Segment Open
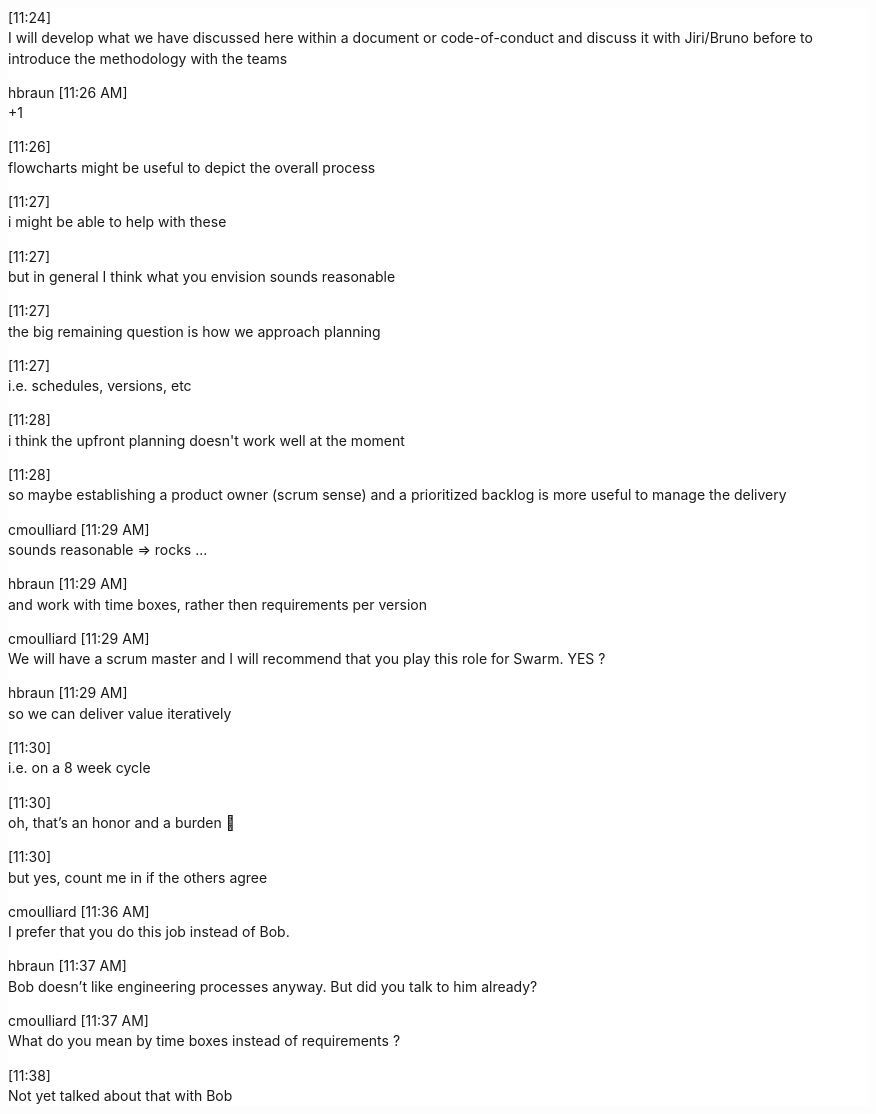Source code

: [11:24]  
I will develop what we have discussed here within a document or code-of-conduct and discuss it with Jiri/Bruno before to introduce the methodology with the teams

hbraun	[11:26 AM]  
+1

[11:26]  
flowcharts might be useful to depict the overall process

[11:27]  
i might be able to help with these

[11:27]  
but in general I think what you envision sounds reasonable

[11:27]  
the big remaining question is how we approach planning

[11:27]  
i.e. schedules, versions, etc

[11:28]  
i think the upfront planning doesn't work well at the moment

[11:28]  
so maybe establishing a product owner (scrum sense) and a prioritized backlog is more useful to manage the delivery

cmoulliard	[11:29 AM]  
sounds reasonable => rocks ...

hbraun	[11:29 AM]  
and work with time boxes, rather then requirements per version

cmoulliard	[11:29 AM]  
We will have a scrum master and I will recommend that you play this role for Swarm. YES ?

hbraun	[11:29 AM]  
so we can deliver value iteratively

[11:30]  
i.e. on a 8 week cycle

[11:30]  
oh, that’s an honor and a burden :slightly_smiling_face:

[11:30]  
but yes, count me in if the others agree

cmoulliard	[11:36 AM]  
I prefer that you do this job instead of Bob.

hbraun	[11:37 AM]  
Bob doesn’t like engineering processes anyway. But did you talk to him already?

cmoulliard	[11:37 AM]  
What do you mean by time boxes instead of requirements ?

[11:38]  
Not yet talked about that with Bob
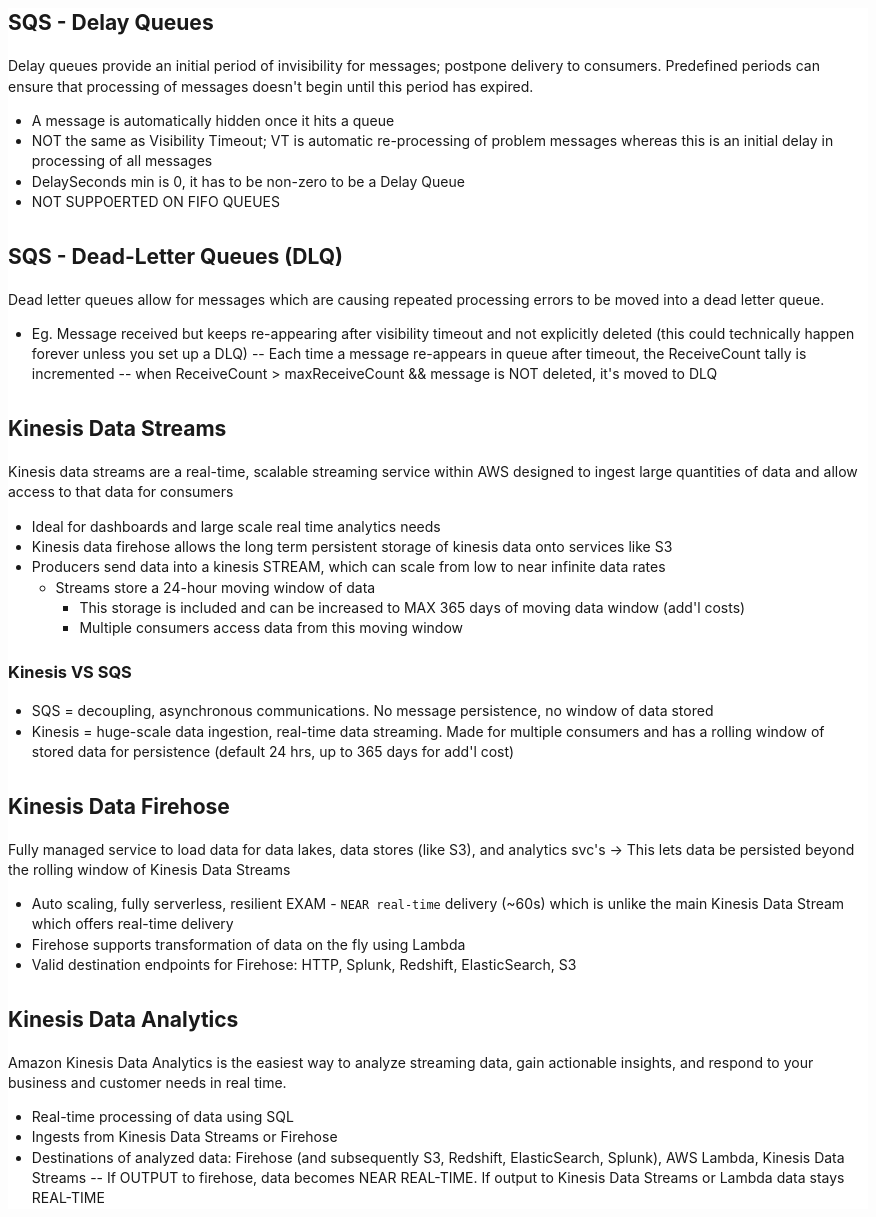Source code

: ## SQS - Delay Queues
Delay queues provide an initial period of invisibility for messages; postpone delivery to consumers. Predefined periods can ensure that processing of messages doesn't begin until this period has expired.
- A message is automatically hidden once it hits a queue
- NOT the same as Visibility Timeout; VT is automatic re-processing of problem messages whereas this is an initial delay in processing of all messages
- DelaySeconds min is 0, it has to be non-zero to be a Delay Queue
- NOT SUPPOERTED ON FIFO QUEUES

## SQS - Dead-Letter Queues (DLQ)
Dead letter queues allow for messages which are causing repeated processing errors to be moved into a dead letter queue.
- Eg. Message received but keeps re-appearing after visibility timeout and not explicitly deleted (this could technically happen forever unless you set up a DLQ)
-- Each time a message re-appears in queue after timeout, the ReceiveCount tally is incremented
-- when ReceiveCount > maxReceiveCount && message is NOT deleted, it's moved to DLQ

## Kinesis Data Streams
Kinesis data streams are a real-time, scalable streaming service within AWS designed to ingest large quantities of data and allow access to that data for consumers
- Ideal for dashboards and large scale real time analytics needs
- Kinesis data firehose allows the long term persistent storage of kinesis data onto services like S3
- Producers send data into a kinesis STREAM, which can scale from low to near infinite data rates
  - Streams store a 24-hour moving window of data
    - This storage is included and can be increased to MAX 365 days of moving data window (add'l costs)
    - Multiple consumers access data from this moving window

### Kinesis VS SQS
- SQS = decoupling, asynchronous communications. No message persistence, no window of data stored
- Kinesis = huge-scale data ingestion, real-time data streaming. Made for multiple consumers and has a rolling window of stored data for persistence (default 24 hrs, up to 365 days for add'l cost)

## Kinesis Data Firehose
Fully managed service to load data for data lakes, data stores (like S3), and analytics svc's -> This lets data be persisted beyond the rolling window of Kinesis Data Streams
- Auto scaling, fully serverless, resilient
EXAM - `NEAR real-time` delivery (~60s) which is unlike the main Kinesis Data Stream which offers real-time delivery
- Firehose supports transformation of data on the fly using Lambda
- Valid destination endpoints for Firehose: HTTP, Splunk, Redshift, ElasticSearch, S3

## Kinesis Data Analytics
Amazon Kinesis Data Analytics is the easiest way to analyze streaming data, gain actionable insights, and respond to your business and customer needs in real time.
- Real-time processing of data using SQL
- Ingests from Kinesis Data Streams or Firehose
- Destinations of analyzed data: Firehose (and subsequently S3, Redshift, ElasticSearch, Splunk), AWS Lambda, Kinesis Data Streams
-- If OUTPUT to firehose, data becomes NEAR REAL-TIME. If output to Kinesis Data Streams or Lambda data stays REAL-TIME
Segment Closed
From the listing, copy every line where the string "large" appears.

» **Answer for this exercise**:
Kinesis data streams are a real-time, scalable streaming service within AWS designed to ingest large quantities of data and allow access to that data for consumers
- Ideal for dashboards and large scale real time analytics needs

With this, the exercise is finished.